» Exercise requirements
Please count the rows below that contain the word "cuando", treating uppercase and lowercase as different, and reply with that number alone.

Input START

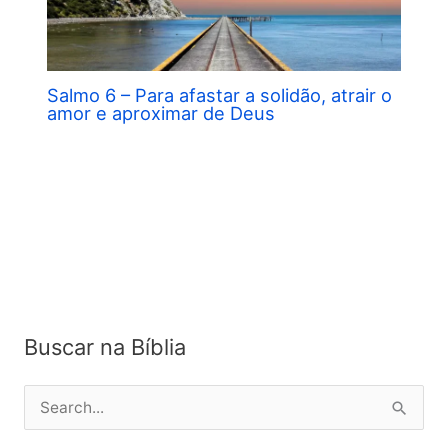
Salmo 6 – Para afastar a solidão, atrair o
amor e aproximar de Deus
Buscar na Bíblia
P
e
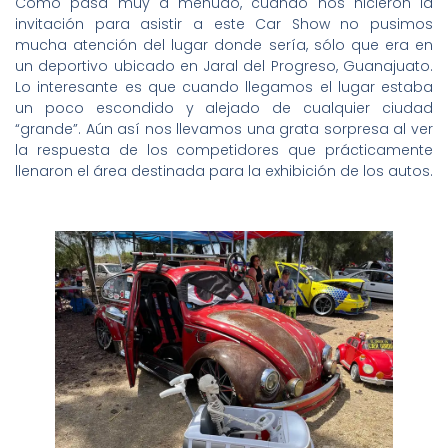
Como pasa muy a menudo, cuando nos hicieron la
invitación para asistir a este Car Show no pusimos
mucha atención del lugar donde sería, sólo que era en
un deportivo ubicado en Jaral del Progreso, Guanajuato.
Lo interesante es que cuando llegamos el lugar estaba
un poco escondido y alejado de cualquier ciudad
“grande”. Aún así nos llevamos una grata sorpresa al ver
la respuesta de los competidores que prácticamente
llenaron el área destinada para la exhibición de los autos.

Input END
Input START

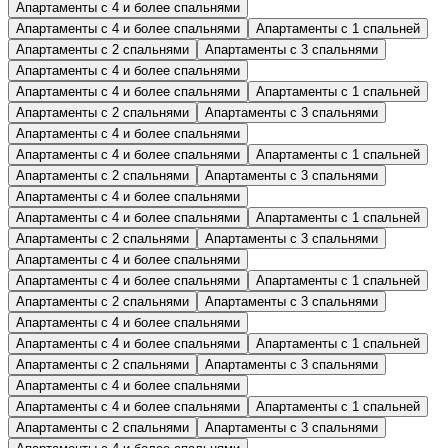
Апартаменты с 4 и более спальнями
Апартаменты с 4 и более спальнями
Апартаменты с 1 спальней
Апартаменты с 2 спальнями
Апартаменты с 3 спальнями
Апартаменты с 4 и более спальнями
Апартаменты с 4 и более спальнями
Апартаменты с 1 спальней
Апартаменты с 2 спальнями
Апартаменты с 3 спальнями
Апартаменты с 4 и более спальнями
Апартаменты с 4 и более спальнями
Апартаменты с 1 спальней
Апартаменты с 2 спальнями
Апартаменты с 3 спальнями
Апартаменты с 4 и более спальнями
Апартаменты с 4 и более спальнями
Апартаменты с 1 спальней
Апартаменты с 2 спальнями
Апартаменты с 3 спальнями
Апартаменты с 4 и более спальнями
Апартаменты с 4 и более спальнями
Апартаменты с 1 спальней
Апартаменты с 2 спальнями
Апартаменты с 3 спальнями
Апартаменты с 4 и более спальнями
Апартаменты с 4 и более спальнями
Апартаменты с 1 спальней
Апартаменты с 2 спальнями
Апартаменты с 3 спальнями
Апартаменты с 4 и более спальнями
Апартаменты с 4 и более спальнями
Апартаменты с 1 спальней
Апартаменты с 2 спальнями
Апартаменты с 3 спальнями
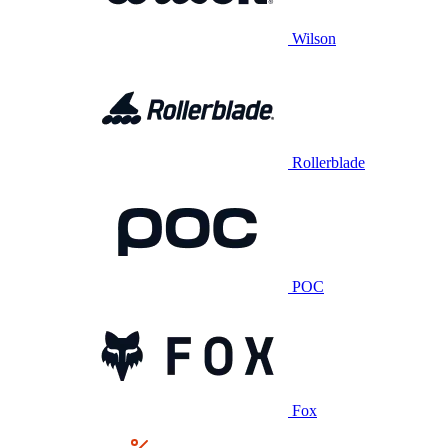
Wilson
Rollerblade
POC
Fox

Input END

» Output of the task
2